How can I use PE in inference?

  • directly from inference[transformers] package, integrating the model directly into your code
  • using inference HTTP API (hosted locally, or on the Roboflow platform), integrating via HTTP protocol
  • using inference-sdk package (pip install inference-sdk) and InferenceHTTPClient
  • creating custom code to make HTTP requests (see API Reference)

Supported PE versions

  • perception_encoder/PE-Core-B16-224
  • perception_encoder/PE-Core-L14-336
  • perception_encoder/PE-Core-G14-448

We currently only support the CLIP interface for PE models. We don't support the language or spatial aligned models yet.

Classify Video Frames

With PE, you can classify images and video frames without training a model. This is because PE has been pre-trained to recognize many different objects.

To use PE to classify video frames, you need a prompt. In the example below, we will use the prompt "an image of a guy with a beard holding a can of sparkling water".

We can compare the similarity of the prompt to each video frame and use that to classify the video frame.

Below is a demo of PE classifying video frames in real time. The code for the example is below the image.

Perception Encoder demo

First, install the Inference transformers extension:

pip install "inference[transformers]"

Then, create a new Python file and add the following code:

import cv2
import inference
from inference.core.utils.postprocess import cosine_similarity

from inference.models import PerceptionEncoder
pe = PerceptionEncoder(model_id="perception_encoder/PE-Core-B16-224", device="mps")  # `model_id` has default, but here is how to test other versions

prompt = "an image of a guy with a beard holding a can of sparkling water"
text_embedding = pe.embed_text(prompt)

def render(result, image):
    # get the cosine similarity between the prompt & the image
    similarity = cosine_similarity(result["embeddings"][0], text_embedding[0])

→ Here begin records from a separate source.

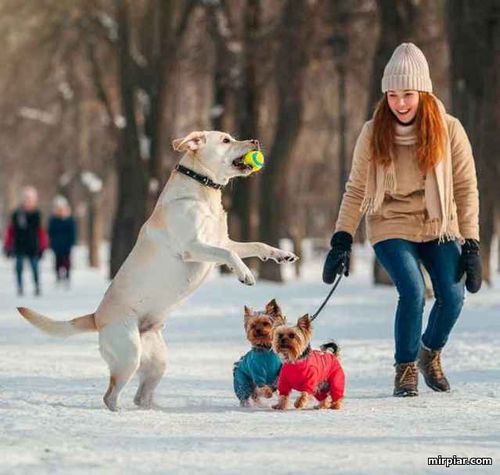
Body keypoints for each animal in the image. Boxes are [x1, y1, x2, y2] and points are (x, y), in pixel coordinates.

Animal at [18, 131, 296, 412]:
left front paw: (281, 254)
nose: (255, 141)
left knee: (141, 395)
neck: (203, 190)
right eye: (226, 140)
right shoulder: (192, 247)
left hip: (158, 361)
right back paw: (119, 412)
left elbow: (255, 246)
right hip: (128, 355)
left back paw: (154, 409)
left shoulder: (221, 241)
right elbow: (230, 255)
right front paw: (245, 273)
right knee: (110, 395)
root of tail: (96, 317)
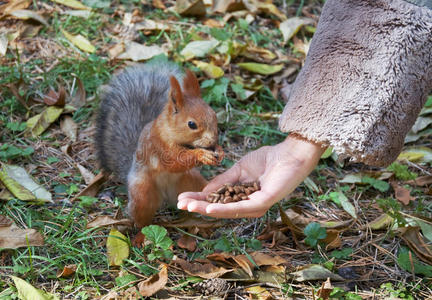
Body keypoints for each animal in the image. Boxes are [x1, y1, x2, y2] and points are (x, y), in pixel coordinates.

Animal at [93, 61, 223, 241]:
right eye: (191, 124)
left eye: (214, 115)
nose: (212, 141)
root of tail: (166, 195)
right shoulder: (158, 146)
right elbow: (175, 160)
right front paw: (201, 155)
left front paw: (220, 151)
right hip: (143, 194)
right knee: (143, 221)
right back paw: (141, 236)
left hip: (191, 183)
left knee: (189, 208)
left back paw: (199, 224)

    # scale the result to 0-100 based on heuristic (~the best & worst values I've observed)
    range = (0.15, 0.40)
    similarity = (similarity-range[0])/(range[1]-range[0])
    similarity = max(min(similarity, 1), 0)*100

    # print the similarity
    text = f"{similarity:.1f}%"
    cv2.putText(image, text, (10, 310), cv2.FONT_HERSHEY_SIMPLEX, 12, (255, 255, 255), 30)
    cv2.putText(image, text, (10, 310), cv2.FONT_HERSHEY_SIMPLEX, 12, (206, 6, 103), 16)

    # print the prompt
    cv2.putText(image, prompt, (20, 1050), cv2.FONT_HERSHEY_SIMPLEX, 2, (255, 255, 255), 10)
    cv2.putText(image, prompt, (20, 1050), cv2.FONT_HERSHEY_SIMPLEX, 2, (206, 6, 103), 5)

    # display the image
    cv2.imshow("PE", image)
    cv2.waitKey(1)

# start the stream
inference.Stream(
    source="webcam",
    model=pe,
    output_channel_order="BGR",
    use_main_thread=True,
    on_prediction=render
)

Run the code to use Perception Encoder on your webcam.

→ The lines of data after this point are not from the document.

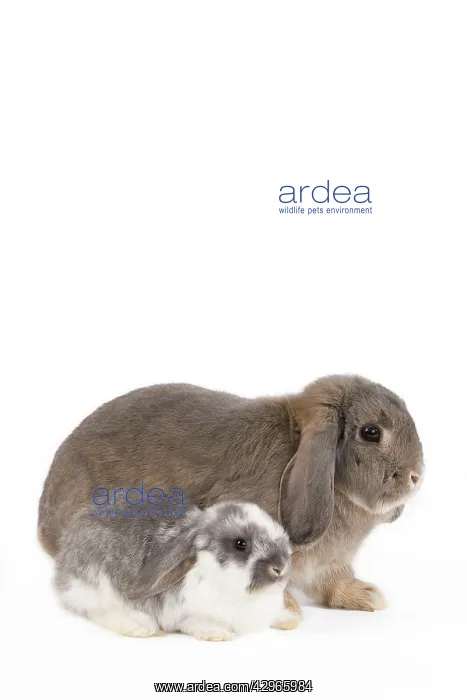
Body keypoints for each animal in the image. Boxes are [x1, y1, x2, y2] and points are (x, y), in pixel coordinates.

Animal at [40, 374, 423, 622]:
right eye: (371, 432)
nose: (416, 476)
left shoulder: (329, 564)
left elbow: (333, 581)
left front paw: (368, 596)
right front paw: (285, 611)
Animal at [54, 501, 293, 641]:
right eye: (240, 544)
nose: (280, 567)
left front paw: (288, 620)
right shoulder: (187, 614)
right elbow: (197, 623)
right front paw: (218, 633)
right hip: (99, 588)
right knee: (98, 612)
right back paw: (141, 628)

Note: The model will take a minute or two to load. You will not see output while the model is loading.

Using PE in Workflows

Perception Encoder can be used in Roboflow Workflows via the Perception Encoder Embedding Model block. This block lets you generate embeddings for images or text without writing code.

API Compatibility

The Perception Encoder model uses the same API as CLIP. This means you can use all the same methods and request/response formats as you would with CLIP, including embed_text, embed_image, and compare.

For more details and advanced usage, see the CLIP documentation.